A Criação de Adão, de Michelangelo
A
sentença tradicional diria: “qual a diferença entre o homem e o animal?”; a
minha proposição reformulada seria: qual a diferença entre o humano e o resto
dos animais? Ainda pensa-se de forma obsoleta que o ser humano está a léguas de
distância do animal, definindo-o como um “bípede implume”, segundo Platão, até “ser
racional” como diriam os filósofos tradicionais; no entanto, graças ao
exercício da investigação, pôde-se constatar que o humano nada possui de
diferente do animal, o que invalida o pensamento retrógrado e egocêntrico que
atribui propriedades divinatórias e outras considerações extranaturais do
homem. Ora, se o homem é animal, o que causou a ideia do homem como um ser
superior? É sabido que os seres humanos são dotados puramente de carne e
nervos, bem como o resto dos animais, e que o resto dos “atributos humanos” são
apenas consequência desse pressuposto; toda e qualquer conclusão metafísica é
mera fabulação: estamos presos e dependemos da natureza, da physis; somos fragmentos do destino, à
mercê de todo e qualquer afeto externo proveniente da natureza. A biologia e a psicologia que o digam. Tal pensamento
já desvalora todos os grandes conceitos que fundamentaram uma visão sacrossanta
da origem da espécie humana, como “alma”, “substância”, “essência”, “coisa em
si”, “Deus”, até chegar a “razão”, que se opõe aos outros conceitos mas nasceu
do mesmo berço. Qual seria a grande divergência entre a espécie humana e as
outras? A escrita.

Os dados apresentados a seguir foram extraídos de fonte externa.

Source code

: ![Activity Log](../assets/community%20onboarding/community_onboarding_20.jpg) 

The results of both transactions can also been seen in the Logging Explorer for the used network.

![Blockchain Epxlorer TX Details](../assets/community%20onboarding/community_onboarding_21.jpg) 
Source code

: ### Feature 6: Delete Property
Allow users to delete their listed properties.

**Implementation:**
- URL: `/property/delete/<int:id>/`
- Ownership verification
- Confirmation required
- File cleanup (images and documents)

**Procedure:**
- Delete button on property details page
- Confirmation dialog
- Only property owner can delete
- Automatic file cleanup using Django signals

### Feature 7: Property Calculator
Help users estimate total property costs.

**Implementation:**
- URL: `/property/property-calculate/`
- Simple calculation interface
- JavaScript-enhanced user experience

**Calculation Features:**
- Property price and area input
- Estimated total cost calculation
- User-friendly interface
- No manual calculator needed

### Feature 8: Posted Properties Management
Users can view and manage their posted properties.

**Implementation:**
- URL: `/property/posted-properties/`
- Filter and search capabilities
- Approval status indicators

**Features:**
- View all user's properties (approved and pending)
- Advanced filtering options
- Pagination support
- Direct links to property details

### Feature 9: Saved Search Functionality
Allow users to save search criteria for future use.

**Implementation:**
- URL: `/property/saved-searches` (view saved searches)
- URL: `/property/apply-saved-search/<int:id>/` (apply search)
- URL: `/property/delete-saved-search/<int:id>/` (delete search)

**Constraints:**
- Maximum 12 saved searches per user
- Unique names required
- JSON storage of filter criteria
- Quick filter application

E, não como
teólogos com máscaras de filósofos, não divinizo a escrita como atributo
porvindouro de algum ser supremo extranatural; a escrita é apenas efeito, mera
consequência do instinto de nossa espécie de sistematizar e encadear a
linguagem com conceitos; o resto dos animais possui linguagem, mas a seleção
natural que a eles fora imposta não moldou seus cérebros ao impulso de criar
códigos escritos a suas determinadas linguagens. O cão abana a cauda, o pinto
pia, o sapo coaxa; o homem escreve. A
fala e seus códigos não são propriedades humanas: o abano da cauda do cão é um
código, o pio do pinto é um código. O que diferiu a espécie humana das outras
foi justamente esse fato: elevar a comunicação ao ponto de construir um outro
universo paralelo à natureza, que se dá como a linguagem. O instinto de
sistematização da linguagem é consequência de nossas necessidades naturais,
provenientes do fenômeno principal ao qual a tese darwinista aponta: a natureza
moldou o humano de forma que ele adquiriu telencéfalo altamente desenvolvido e
polegar opositor, de modo totalmente consecutivo. Ou seja, conclui-se que a
existência humana não é “obra de um ser superior”, mas o mais puro e simples
acaso instintivo que baseia a natureza. Não há “verdades a priori”, não há “alma”, não há “transcendência”, não há “coisa em
si”, não há “verdade inteligível”, não há “razão”; esses são meros conceitos,
meras fabulações, que nada tem a ver com a realidade. O homem é tão animal
quanto os outros, e qualquer outra consideração é fuga da natureza.